Having a hard time proving this one. I can prove this with a contradiction in the (→) direction but I'm stuck on how to prove this in the (←) direction where x ≠ 1 is the given and ∀x ∈ R[∃y ∈ R(x + y = yx)] is the goal. Any help is MUCH appreciated!
∀x ∈ R[∃y ∈ R(x + y = yx) ↔ x ≠ 1]
You can write out the solution explicitly, $y=x(x-1)^{-1}$ which of course is only defined if $x \neq 1$.
In the reverse direction we are given $x$ such that $x\neq 1$ and asked to find y so that the equation holds. Note that $$x+y=yx\iff x=y(x-1).$$ Since $x\neq 1$ we can take $y=\dfrac{x}{x-1}$.
Here is a proof where we prove both directions at the same time. Let's treat this as a simplification problem: we are asked to simplify $\;\exists y \left ( x + y = yx \right )\;$. The easiest way to do that, is to rewrite $\;x + y = yx\;$ to something of the form $\;y = \ldots\;$.

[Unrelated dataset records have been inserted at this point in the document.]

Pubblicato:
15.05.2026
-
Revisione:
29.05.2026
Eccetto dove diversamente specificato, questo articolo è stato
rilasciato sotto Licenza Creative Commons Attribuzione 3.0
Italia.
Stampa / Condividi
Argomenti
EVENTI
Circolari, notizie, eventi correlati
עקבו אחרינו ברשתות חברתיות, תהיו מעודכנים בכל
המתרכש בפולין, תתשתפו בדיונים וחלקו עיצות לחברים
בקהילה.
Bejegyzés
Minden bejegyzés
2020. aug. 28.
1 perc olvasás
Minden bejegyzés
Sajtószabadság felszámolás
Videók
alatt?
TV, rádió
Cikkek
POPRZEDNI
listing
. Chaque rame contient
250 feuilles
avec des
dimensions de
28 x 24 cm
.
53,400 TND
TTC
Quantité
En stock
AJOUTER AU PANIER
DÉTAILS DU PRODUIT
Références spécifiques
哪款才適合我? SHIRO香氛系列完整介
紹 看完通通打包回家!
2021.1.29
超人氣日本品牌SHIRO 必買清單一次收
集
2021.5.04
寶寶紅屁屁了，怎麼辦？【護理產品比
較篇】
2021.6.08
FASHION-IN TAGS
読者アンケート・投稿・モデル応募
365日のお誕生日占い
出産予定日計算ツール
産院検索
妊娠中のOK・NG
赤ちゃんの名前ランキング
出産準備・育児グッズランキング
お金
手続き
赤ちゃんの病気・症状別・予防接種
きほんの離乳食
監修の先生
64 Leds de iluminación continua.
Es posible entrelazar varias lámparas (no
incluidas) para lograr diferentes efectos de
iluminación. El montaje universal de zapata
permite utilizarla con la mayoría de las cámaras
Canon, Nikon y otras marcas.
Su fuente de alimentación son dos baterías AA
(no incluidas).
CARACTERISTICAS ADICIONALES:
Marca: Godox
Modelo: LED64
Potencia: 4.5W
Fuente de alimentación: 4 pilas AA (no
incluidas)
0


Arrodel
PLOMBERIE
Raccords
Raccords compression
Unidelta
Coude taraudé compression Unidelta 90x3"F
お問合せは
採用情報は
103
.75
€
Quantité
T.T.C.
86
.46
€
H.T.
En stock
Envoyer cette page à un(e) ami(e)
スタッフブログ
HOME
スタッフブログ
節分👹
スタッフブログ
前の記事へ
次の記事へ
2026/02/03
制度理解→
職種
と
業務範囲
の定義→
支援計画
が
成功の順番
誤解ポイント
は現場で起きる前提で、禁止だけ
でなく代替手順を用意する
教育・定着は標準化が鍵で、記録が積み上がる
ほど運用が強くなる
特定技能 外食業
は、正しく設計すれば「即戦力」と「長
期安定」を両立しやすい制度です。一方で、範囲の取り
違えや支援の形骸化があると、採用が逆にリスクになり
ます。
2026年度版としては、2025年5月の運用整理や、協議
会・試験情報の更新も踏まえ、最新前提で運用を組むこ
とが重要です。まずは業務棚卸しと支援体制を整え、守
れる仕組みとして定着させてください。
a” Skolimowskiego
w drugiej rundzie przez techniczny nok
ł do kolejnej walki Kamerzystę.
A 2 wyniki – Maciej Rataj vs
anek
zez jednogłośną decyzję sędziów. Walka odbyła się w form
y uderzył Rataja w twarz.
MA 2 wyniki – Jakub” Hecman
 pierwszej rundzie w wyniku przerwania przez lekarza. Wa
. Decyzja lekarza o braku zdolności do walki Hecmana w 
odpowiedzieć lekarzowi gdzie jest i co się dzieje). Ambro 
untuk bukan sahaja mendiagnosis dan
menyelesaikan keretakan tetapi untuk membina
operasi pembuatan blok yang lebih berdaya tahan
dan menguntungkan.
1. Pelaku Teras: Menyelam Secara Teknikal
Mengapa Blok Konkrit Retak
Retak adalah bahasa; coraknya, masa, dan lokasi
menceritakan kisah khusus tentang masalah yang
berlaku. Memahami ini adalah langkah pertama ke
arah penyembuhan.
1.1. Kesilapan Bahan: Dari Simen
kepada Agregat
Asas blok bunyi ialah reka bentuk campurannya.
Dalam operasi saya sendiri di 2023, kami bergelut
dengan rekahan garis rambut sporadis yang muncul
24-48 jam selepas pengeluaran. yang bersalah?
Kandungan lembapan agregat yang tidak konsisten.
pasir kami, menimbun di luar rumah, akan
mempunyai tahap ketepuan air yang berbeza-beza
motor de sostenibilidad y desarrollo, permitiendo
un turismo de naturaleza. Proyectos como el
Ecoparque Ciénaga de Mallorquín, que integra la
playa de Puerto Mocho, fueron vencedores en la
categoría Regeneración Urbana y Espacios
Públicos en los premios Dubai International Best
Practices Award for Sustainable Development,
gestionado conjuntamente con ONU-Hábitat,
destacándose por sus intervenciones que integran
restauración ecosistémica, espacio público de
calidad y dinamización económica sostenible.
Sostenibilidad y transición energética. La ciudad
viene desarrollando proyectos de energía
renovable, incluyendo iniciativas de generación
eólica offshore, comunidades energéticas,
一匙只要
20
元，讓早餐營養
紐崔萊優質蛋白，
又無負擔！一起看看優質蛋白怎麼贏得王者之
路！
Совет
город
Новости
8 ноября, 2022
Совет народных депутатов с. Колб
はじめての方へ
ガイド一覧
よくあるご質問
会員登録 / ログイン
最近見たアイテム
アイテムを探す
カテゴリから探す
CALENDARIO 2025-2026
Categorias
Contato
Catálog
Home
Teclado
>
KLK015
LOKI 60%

(Note that I'm leaving out $\;{}\in R\;$ throughout, to reduce visual clutter.)$ \newcommand{\calc}{\begin{align} \quad &} \newcommand{\op}[1]{\\ #1 \quad & \quad \unicode{x201c}} \newcommand{\hints}[1]{\mbox{#1} \\ \quad & \quad \phantom{\unicode{x201c}} } \newcommand{\hint}[1]{\mbox{#1} \unicode{x201d} \\ \quad & } \newcommand{\endcalc}{\end{align}} \newcommand{\ref}[1]{\text{(#1)}} \newcommand{\equiv}{\leftrightarrow} \newcommand{\then}{\rightarrow} \newcommand{\when}{\leftarrow} \newcommand{\true}{\text{true}} \newcommand{\false}{\text{false}} $
So we calculate as follows, for any $\;x\;$: $$\calc \exists y \left ( x + y = yx \right ) \op\equiv\hint{arithmetic -- to bring all $\;y\;$'s to the same side} \exists y \left ( yx - y = x \right ) \op\equiv\hint{arithmetic -- to have a single $\;y\;$} \exists y \left ( y(x - 1) = x \right ) \op\equiv\hint{divide by $\;x-1\;$, splitting off special case $\;x-1=0\;$} \exists y \left ( \left ( x = 1 \;\land\; y \times 0 = 1 \right )\;\lor\; \left ( x \not= 1 \;\land\; y = \frac x {x-1} \right ) \right ) \op\equiv\hint{LHS of $\;\lor\;$ is false} \exists y \left ( x \not= 1 \;\land\; y = \frac x {x-1} \right ) \op\equiv\hint{one-point rule for $\;\exists\;$} x \not= 1 \endcalc$$
The one-point rule for $\;\exists\;$ is the law of logic which says that $$ \exists y \left (y = E \land P(y) \right ) \;\equiv\; P(E) $$ where $\;E\;$ does not contain $\;y\;$: if $\;y\;$ and $\;E\;$ are equal, then we can just substitute $\;E\;$ for $\;y\;$. There are many such laws; see, e.g., another answer of mine.